──────── BRANO ESTRATTO ────────

Bisogna fare della propria vita come si fa un’opera d’arte.
Frase attribuita a Gabriele D’Annunzio.
Ho raggiunto telefonicamente Francesco Patanè per farmi raccontare la sua personale esperienza sul set di Il cattivo poeta e del rapporto che ha costruito con Gabriele D’Annunzio.
La trama
Giovanni Comini, interpretato da uno strabiliante Francesco Patanè, è un giovane laureato che si occupa di politica, vive a Brescia, città in cui ha sede la Casa del Fascio, ed è un convinto sostenitore del Partito fascista appena promosso a federale, promozione che lui stesso definisce ‘un personale successo come un tassello per raggiungere qualcosa d’importante, in nome di un’Italia padrone del proprio destino’.
Nella primavera del 1936 viene convocato a Roma dal segretario Starace per ricevere un nuovo e alquanto delicato incarico: dovrà far sì che il poeta Gabriele D’Annunzio si fidi di lui in modo da spiarlo per conto del regime. Compito certo non facile quello di Giovanni, un ragazzo ingenuo e fiducioso, soprattutto se consideriamo che D’Annunzio era consapevole di essere spiato. Era ormai anziano, ma certo non stupido.

──────── ESTRATTO DEI DATI ────────

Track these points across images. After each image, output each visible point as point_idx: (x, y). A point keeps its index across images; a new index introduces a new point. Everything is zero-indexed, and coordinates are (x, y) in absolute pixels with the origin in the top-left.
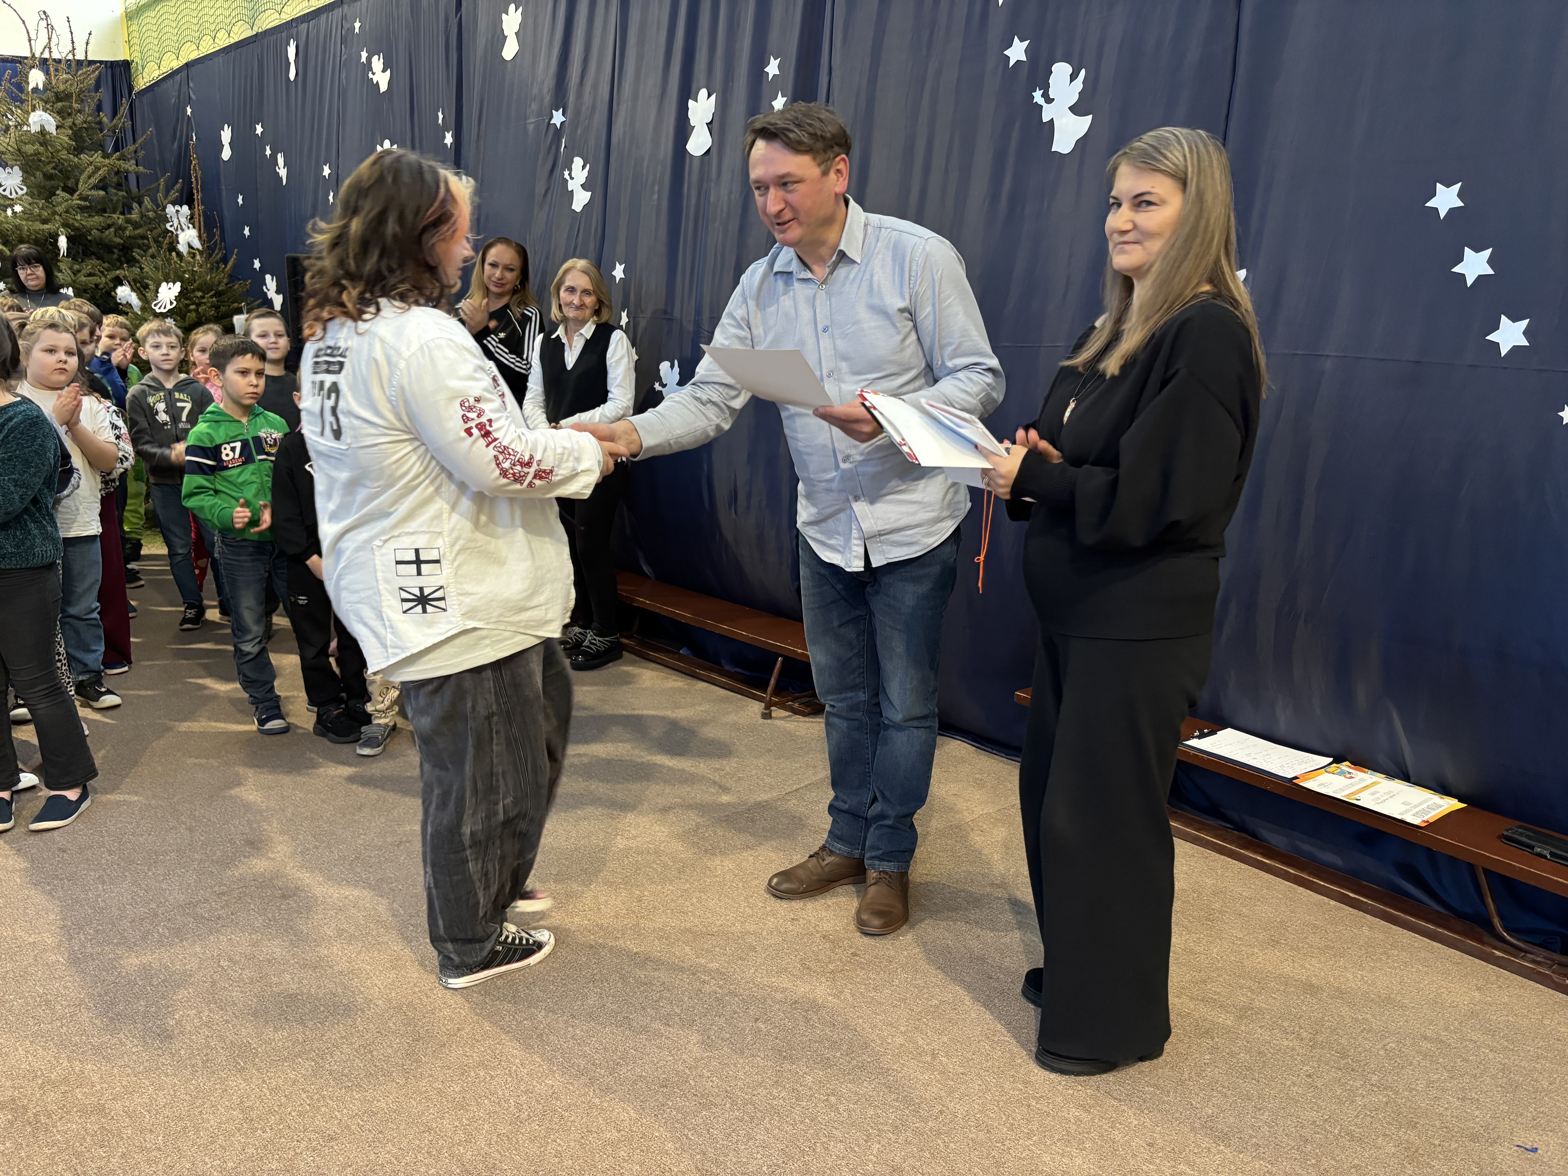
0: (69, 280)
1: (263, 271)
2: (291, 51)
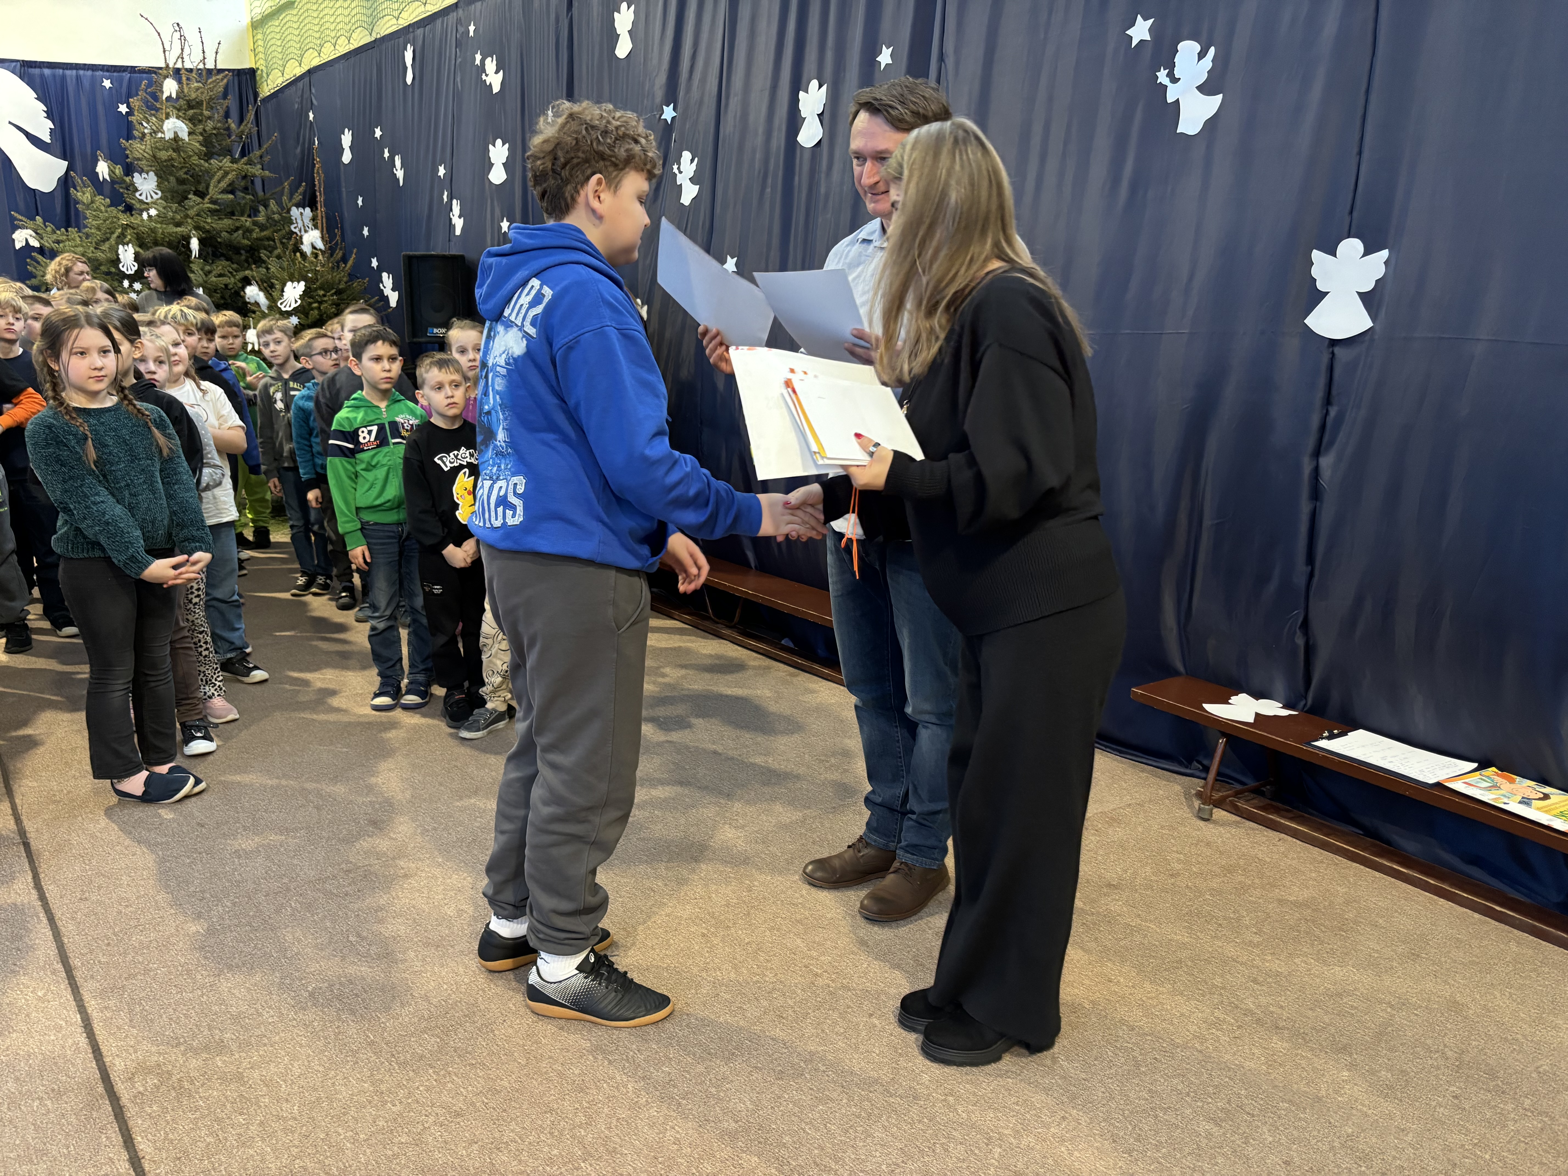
0: (200, 280)
1: (380, 269)
2: (409, 56)
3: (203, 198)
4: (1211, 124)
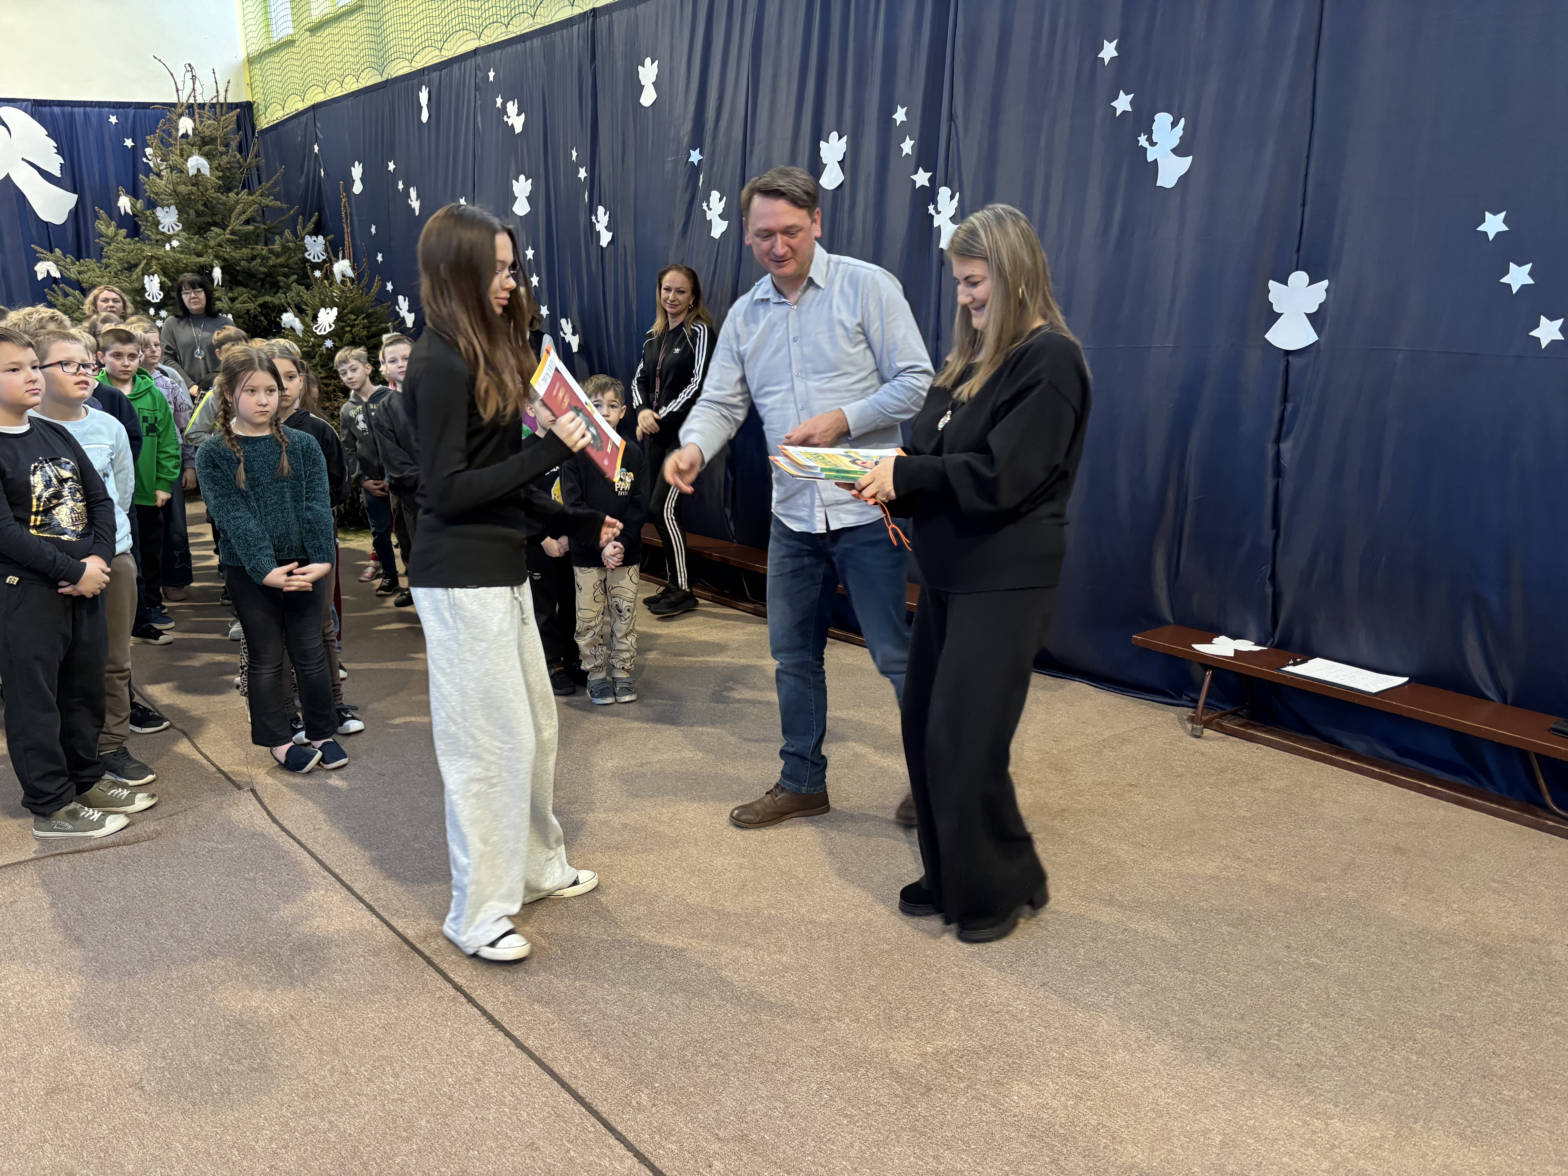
0: (227, 306)
1: (396, 292)
2: (424, 96)
3: (224, 230)
4: (1184, 180)
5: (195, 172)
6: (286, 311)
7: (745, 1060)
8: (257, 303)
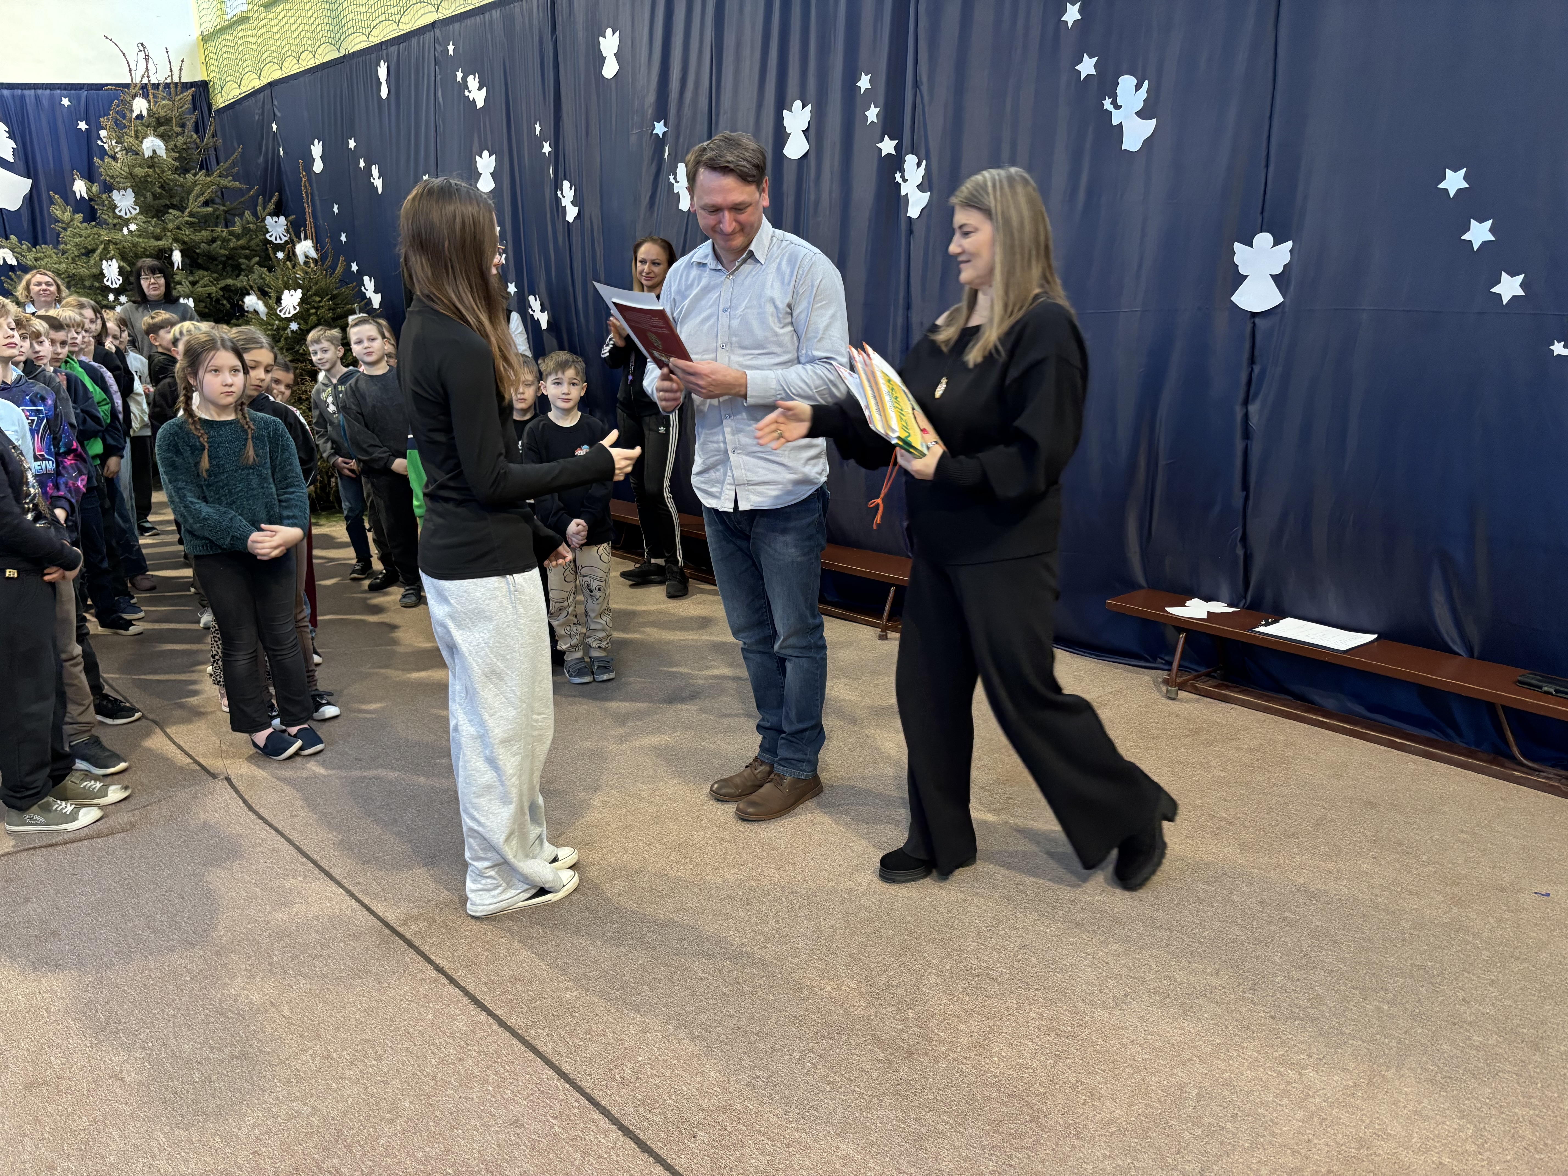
1: (361, 273)
2: (382, 71)
3: (183, 212)
5: (151, 154)
6: (249, 294)
7: (728, 1031)
8: (219, 286)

────────

ESERCIZI:
A: Ricopia dal brano il passo che va da "Bisogna fare della" fino a "del proprio destino’.".
B: Rispondi alle seguenti domande basandoti sul brano.
(i) In quale città vive Giovanni Comini?
(ii) Da chi viene convocato a Roma Giovanni nella primavera del 1936?
(iii) Quale compito deve svolgere Giovanni nei confronti di Gabriele D'Annunzio?
Le righe riportate provengono da una fonte diversa dal brano.

SOLUZIONI DEGLI ESERCIZI:
A:
Bisogna fare della propria vita come si fa un’opera d’arte.
Frase attribuita a Gabriele D’Annunzio.
Ho raggiunto telefonicamente Francesco Patanè per farmi raccontare la sua personale esperienza sul set di Il cattivo poeta e del rapporto che ha costruito con Gabriele D’Annunzio.
La trama
Giovanni Comini, interpretato da uno strabiliante Francesco Patanè, è un giovane laureato che si occupa di politica, vive a Brescia, città in cui ha sede la Casa del Fascio, ed è un convinto sostenitore del Partito fascista appena promosso a federale, promozione che lui stesso definisce ‘un personale successo come un tassello per raggiungere qualcosa d’importante, in nome di un’Italia padrone del proprio destino’.

B:
(i) A Brescia.
(ii) Dal segretario Starace.
(iii) Deve far sì che D'Annunzio si fidi di lui, in modo da spiarlo per conto del regime.